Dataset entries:
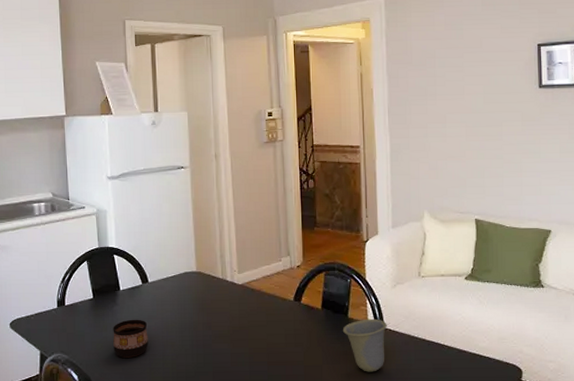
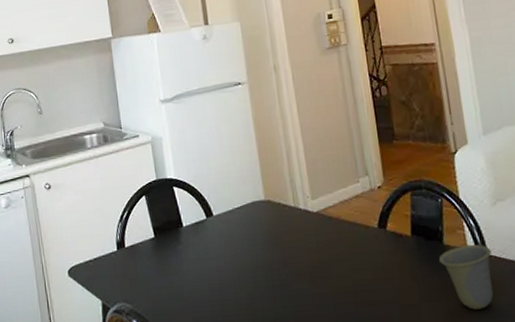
cup: present [113,319,148,358] -> none [178,259,219,305]

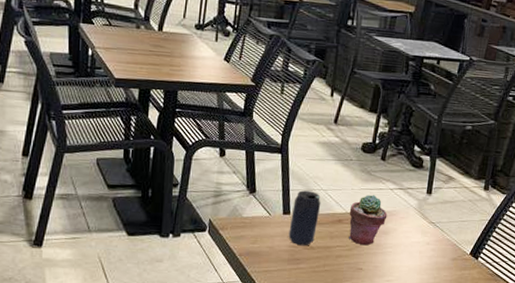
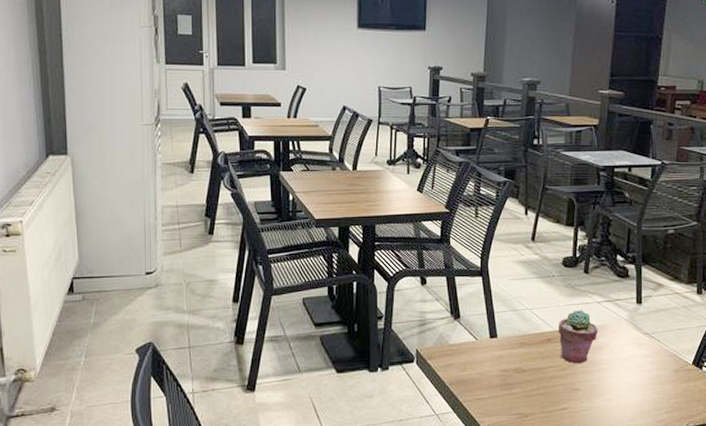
beverage can: present [288,190,321,246] -> none [498,311,528,370]

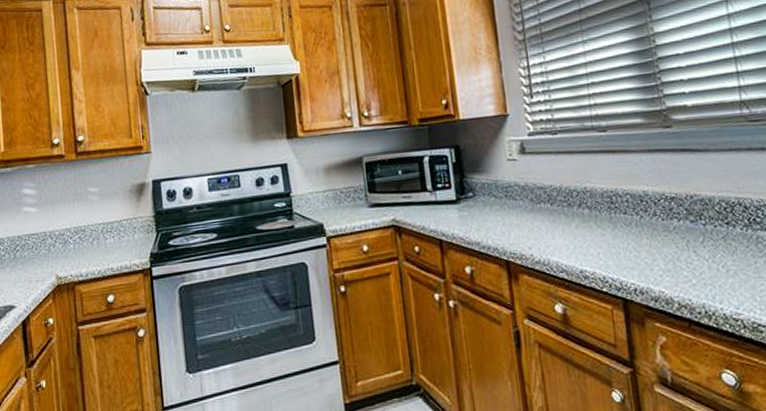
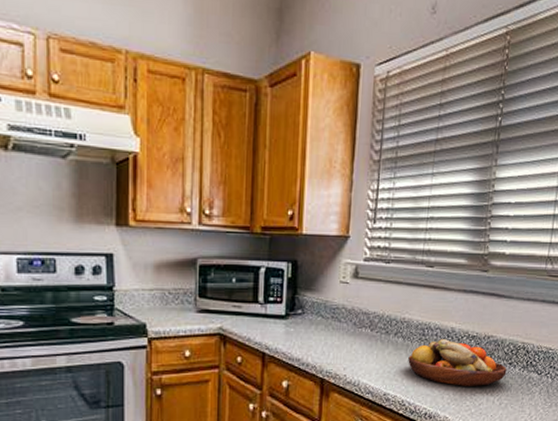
fruit bowl: none [600,204,726,255] -> present [408,339,507,386]

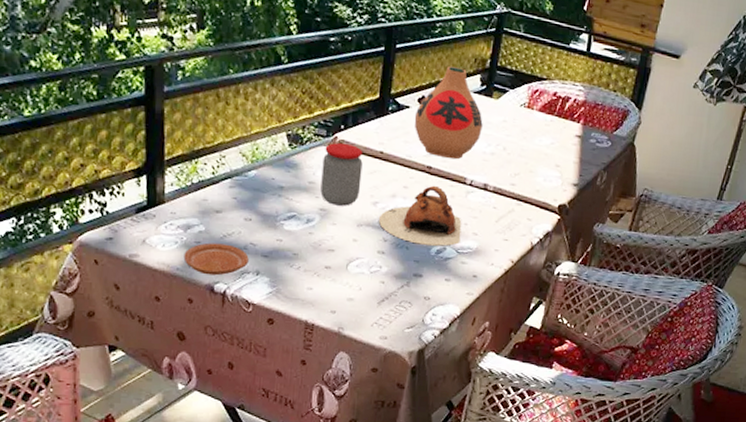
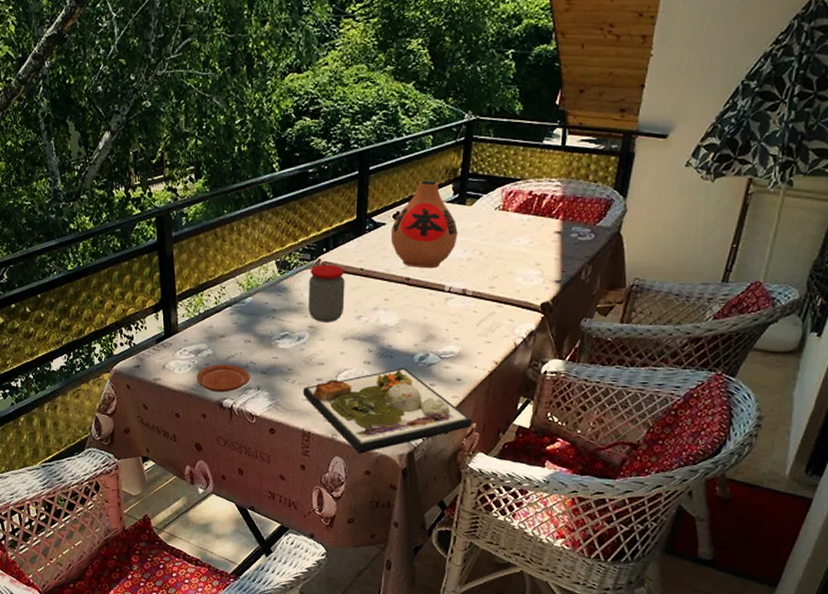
dinner plate: none [308,260,486,349] -> present [303,368,473,453]
teapot: present [378,185,462,246] -> none [362,295,443,353]

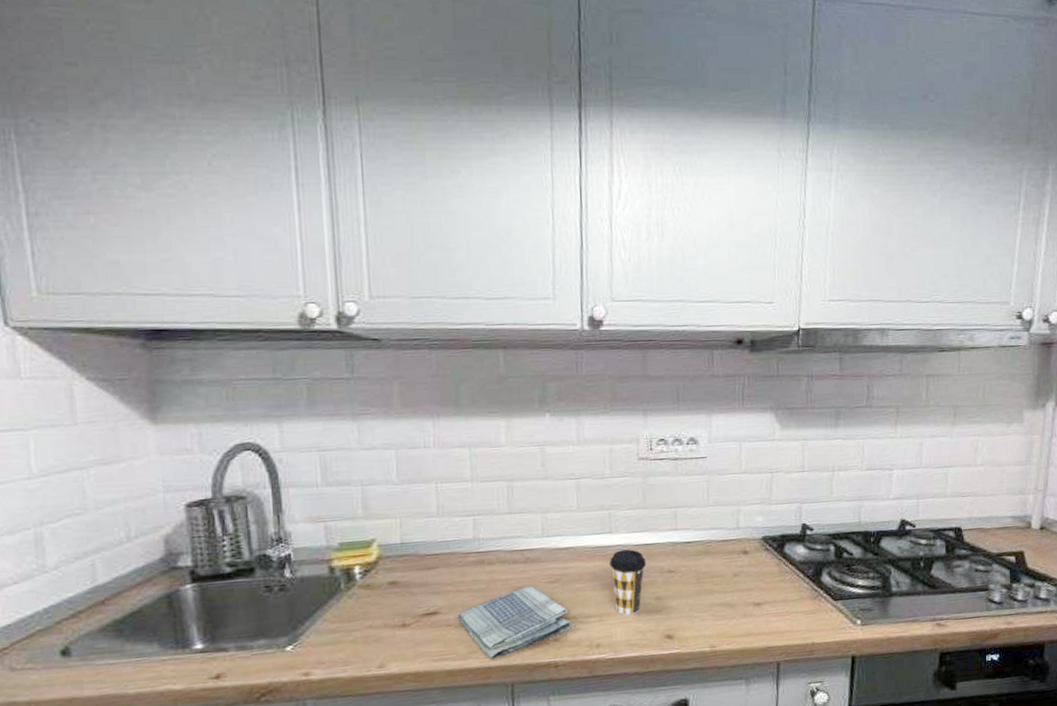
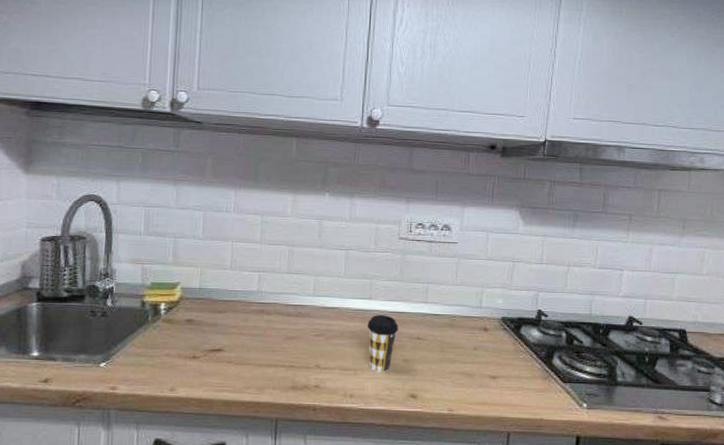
dish towel: present [458,585,571,661] -> none [238,336,330,397]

> _EXERCISE_
Output each record verbatim and leave out its pictures.

> _ANSWER BOX_
cup: present [113,319,148,358] -> none [178,259,219,305]

beverage can: present [288,190,321,246] -> none [498,311,528,370]

fruit bowl: none [600,204,726,255] -> present [408,339,507,386]

dinner plate: none [308,260,486,349] -> present [303,368,473,453]
teapot: present [378,185,462,246] -> none [362,295,443,353]

dish towel: present [458,585,571,661] -> none [238,336,330,397]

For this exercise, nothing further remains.